### What you will do
Give back every record word for word, keeping the pictures out.

### Record excerpts
== Segment start ==

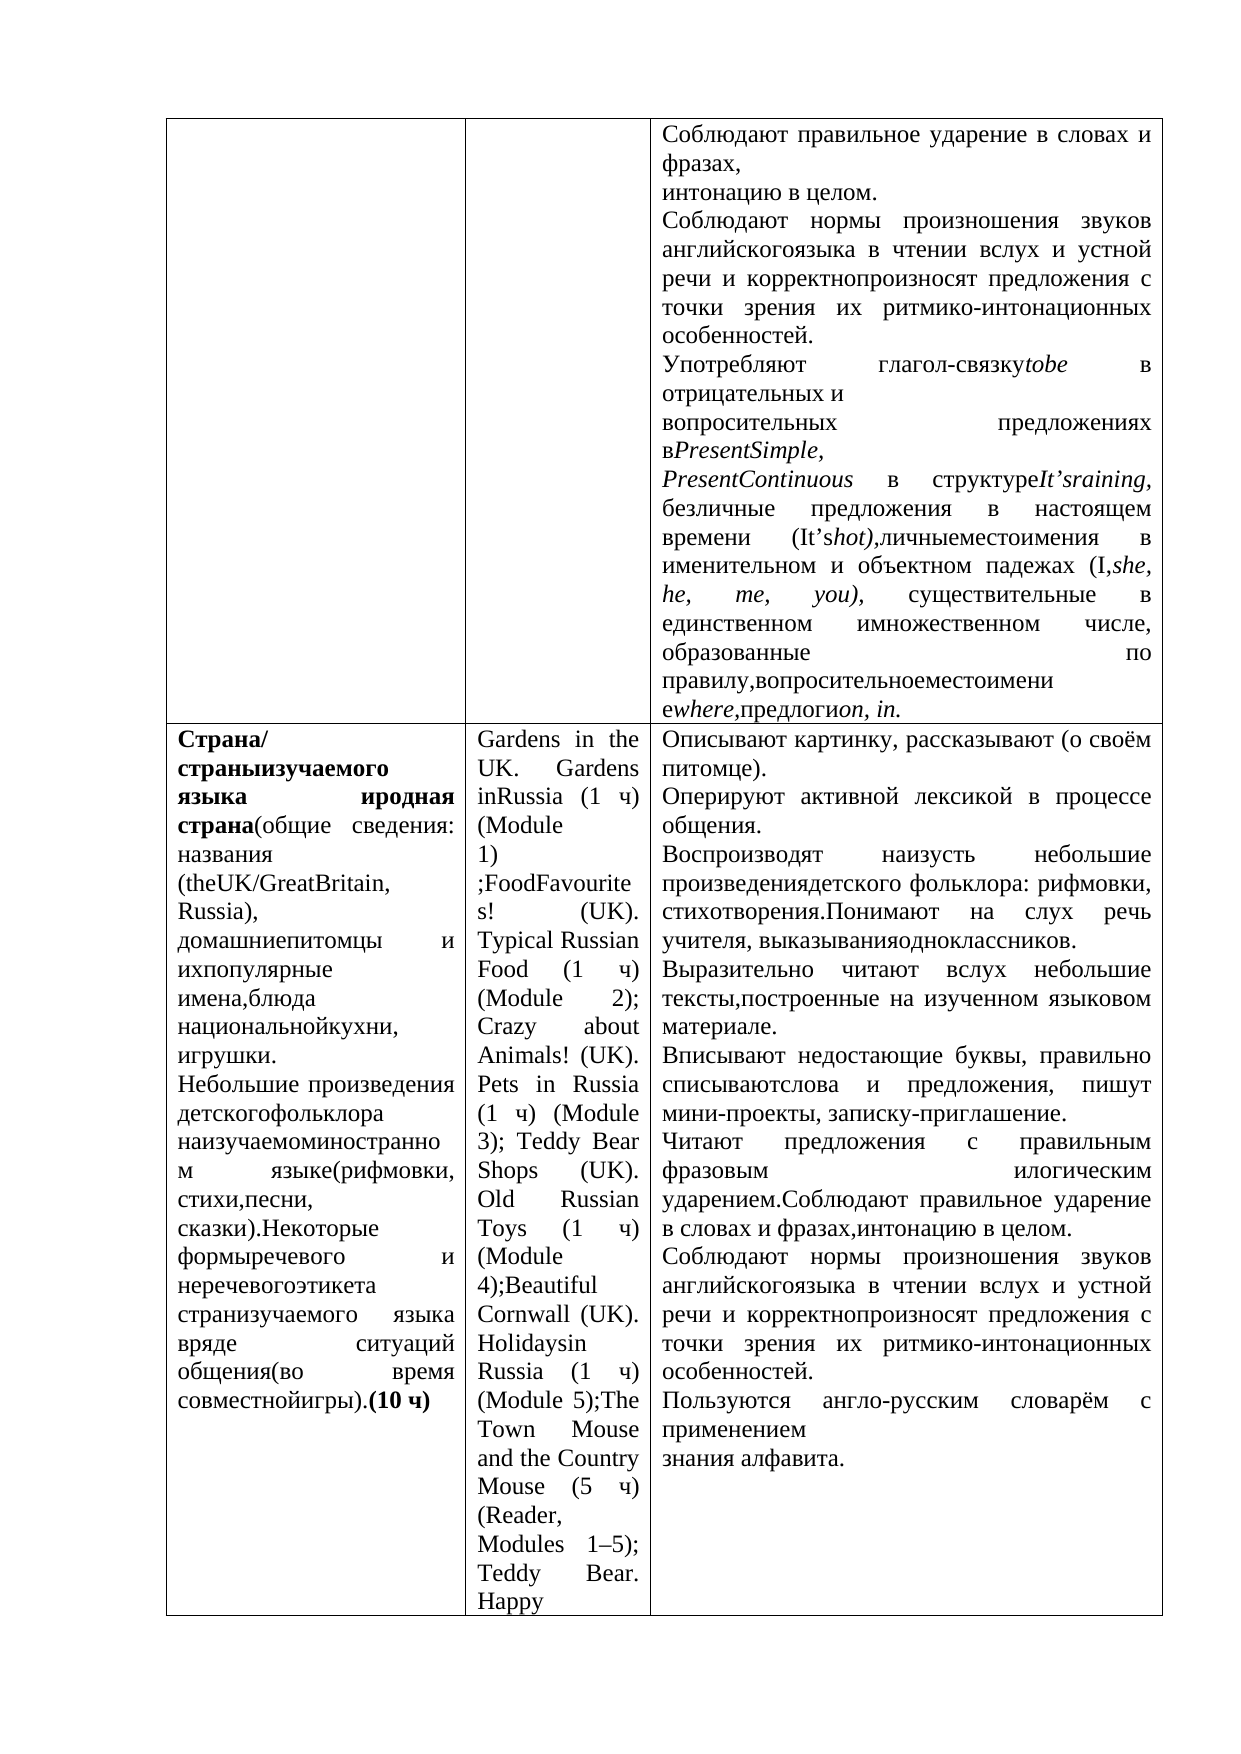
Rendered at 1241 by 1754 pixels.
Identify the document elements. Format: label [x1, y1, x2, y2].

table_cell [466, 119, 650, 723]
table_cell [466, 724, 650, 1615]
table_cell [651, 119, 1162, 723]
table_cell [167, 724, 465, 1615]
table_cell [167, 119, 465, 723]
table_cell [651, 724, 1162, 1615]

== Segment end ==

### Response box
Rendered at 1241 by 1754 pixels.
Identify the document elements. Format: label [x1, y1, x2, y2].

table_cell [466, 119, 650, 723]
table_cell [466, 724, 650, 1615]
table_cell [651, 119, 1162, 723]
table_cell [167, 724, 465, 1615]
table_cell [167, 119, 465, 723]
table_cell [651, 724, 1162, 1615]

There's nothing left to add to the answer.